Passage to read:
■ ■ ■ ■ ■ ■ ■

On a personal note, I was stunned to see the absolute disinterest and unveiled loathing of young linguistics students at the University of Zagreb (Croatia) in 1988-89 when they were required to take a semester course in Macedonian. As if it was an imposition for them, cool cats from a northwestern metropolis, to have to learn the “primitive” idiom of some deep-south Balkan backwater.
The Serbian variant of Serbo-Croatian, with twice as many speakers as the Croatian variant, enjoyed the greatest prestige. The army used the Serbian form of the language in issuing commands.
Any look at language policy in Yugoslavia must deal predominantly with Serbo-Croatian. This South Slavic language was spoken as a native tongue by almost three quarters of the population—and as a second language by much of the rest.
A language with a gamut of different dialects and variants, Serbo-Croatian was effectively standardized by Croatian and Serbian writers and linguists in the mid-19th century in the Vienna Literary Agreement, which met with broad acceptance. There were slightly different Serbian and Croatian standards from the outset, although both were based on the same subdialect (Shtokavian). From 1918, Serbo-Croatian served as the official language of the Kingdom of Yugoslavia.
The idea of linguistic standardization often stems from the striving to create a nation and is thus a firm component of many nationalisms. Every state aspires to intervene in language and transform linguistics from a descriptive discipline into a normative doctrine that would mould language rather than recording and studying it the way it is, free and ever mutable in everyday use.
Through the subsequent fifty years of socialist Yugoslavia, Serbo-Croatian language policy amounted to a balancing act, adjusting policy and key terminology in order to maintain an equilibrium. Allowing a degree of inner diversity while maintaining the stance that it was still a uniform language served the interest of the existing system.

■ ■ ■ ■ ■ ■ ■

Excerpted data:

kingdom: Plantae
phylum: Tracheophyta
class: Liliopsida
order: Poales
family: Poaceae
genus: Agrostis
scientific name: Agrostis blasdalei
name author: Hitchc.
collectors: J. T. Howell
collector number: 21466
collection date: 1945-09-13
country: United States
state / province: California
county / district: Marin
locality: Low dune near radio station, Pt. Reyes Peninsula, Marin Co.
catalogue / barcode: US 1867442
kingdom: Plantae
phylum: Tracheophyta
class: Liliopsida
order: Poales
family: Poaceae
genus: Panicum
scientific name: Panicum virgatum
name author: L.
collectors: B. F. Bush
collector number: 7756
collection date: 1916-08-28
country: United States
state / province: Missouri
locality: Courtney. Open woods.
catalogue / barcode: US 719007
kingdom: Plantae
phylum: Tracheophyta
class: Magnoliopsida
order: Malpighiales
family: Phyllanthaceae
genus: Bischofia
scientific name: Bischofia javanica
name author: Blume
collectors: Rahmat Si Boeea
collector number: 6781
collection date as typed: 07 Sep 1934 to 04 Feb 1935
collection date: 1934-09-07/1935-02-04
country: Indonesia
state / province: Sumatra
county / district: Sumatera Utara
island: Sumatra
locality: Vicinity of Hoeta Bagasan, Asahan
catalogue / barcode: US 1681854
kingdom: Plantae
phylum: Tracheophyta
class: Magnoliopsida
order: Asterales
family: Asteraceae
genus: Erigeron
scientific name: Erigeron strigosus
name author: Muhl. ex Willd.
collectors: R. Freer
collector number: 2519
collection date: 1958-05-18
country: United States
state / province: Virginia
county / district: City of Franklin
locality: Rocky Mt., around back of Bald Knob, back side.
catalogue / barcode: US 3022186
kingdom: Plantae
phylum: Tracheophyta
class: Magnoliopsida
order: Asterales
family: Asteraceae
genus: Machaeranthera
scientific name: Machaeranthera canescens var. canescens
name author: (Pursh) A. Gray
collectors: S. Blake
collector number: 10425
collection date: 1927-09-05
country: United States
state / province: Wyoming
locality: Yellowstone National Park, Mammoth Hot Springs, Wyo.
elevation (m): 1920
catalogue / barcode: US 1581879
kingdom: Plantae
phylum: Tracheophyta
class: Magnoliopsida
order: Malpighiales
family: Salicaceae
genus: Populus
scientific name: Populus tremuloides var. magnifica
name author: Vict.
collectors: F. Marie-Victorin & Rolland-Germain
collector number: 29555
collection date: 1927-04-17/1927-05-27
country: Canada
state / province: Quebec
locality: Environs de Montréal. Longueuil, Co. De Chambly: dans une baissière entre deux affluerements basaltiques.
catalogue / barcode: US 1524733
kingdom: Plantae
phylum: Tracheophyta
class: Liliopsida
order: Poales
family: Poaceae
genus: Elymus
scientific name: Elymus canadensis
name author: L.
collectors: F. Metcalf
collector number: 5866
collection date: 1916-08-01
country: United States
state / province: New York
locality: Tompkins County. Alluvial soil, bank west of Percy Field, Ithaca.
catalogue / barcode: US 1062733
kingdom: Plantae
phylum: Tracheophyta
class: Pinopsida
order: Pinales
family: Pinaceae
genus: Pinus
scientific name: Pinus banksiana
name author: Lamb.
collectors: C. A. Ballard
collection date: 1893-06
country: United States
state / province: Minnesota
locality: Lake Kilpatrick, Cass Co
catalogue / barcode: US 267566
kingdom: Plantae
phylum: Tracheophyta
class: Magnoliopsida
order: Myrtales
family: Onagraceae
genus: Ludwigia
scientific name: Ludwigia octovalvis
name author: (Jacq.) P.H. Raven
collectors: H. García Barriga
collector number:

■ ■ ■ ■ ■ ■ ■

Stated exercise A:
From the passage on Yugoslav language policy above, extract the text from "A language with" up to and including "in everyday use.".
Stated exercise B:
Condense the paragraph of the passage on Yugoslav language policy beginning "A language with a gamut of different dialects" into a shorter version that keeps its main facts.

Correct answer A:
A language with a gamut of different dialects and variants, Serbo-Croatian was effectively standardized by Croatian and Serbian writers and linguists in the mid-19th century in the Vienna Literary Agreement, which met with broad acceptance. There were slightly different Serbian and Croatian standards from the outset, although both were based on the same subdialect (Shtokavian). From 1918, Serbo-Croatian served as the official language of the Kingdom of Yugoslavia.
The idea of linguistic standardization often stems from the striving to create a nation and is thus a firm component of many nationalisms. Every state aspires to intervene in language and transform linguistics from a descriptive discipline into a normative doctrine that would mould language rather than recording and studying it the way it is, free and ever mutable in everyday use.

Correct answer B:
Serbo-Croatian, a language with many dialects and variants, was standardized in the mid-19th century by Croatian and Serbian writers and linguists in the widely accepted Vienna Literary Agreement. Slightly different Serbian and Croatian standards existed from the start, both based on the Shtokavian subdialect. From 1918 it was the official language of the Kingdom of Yugoslavia.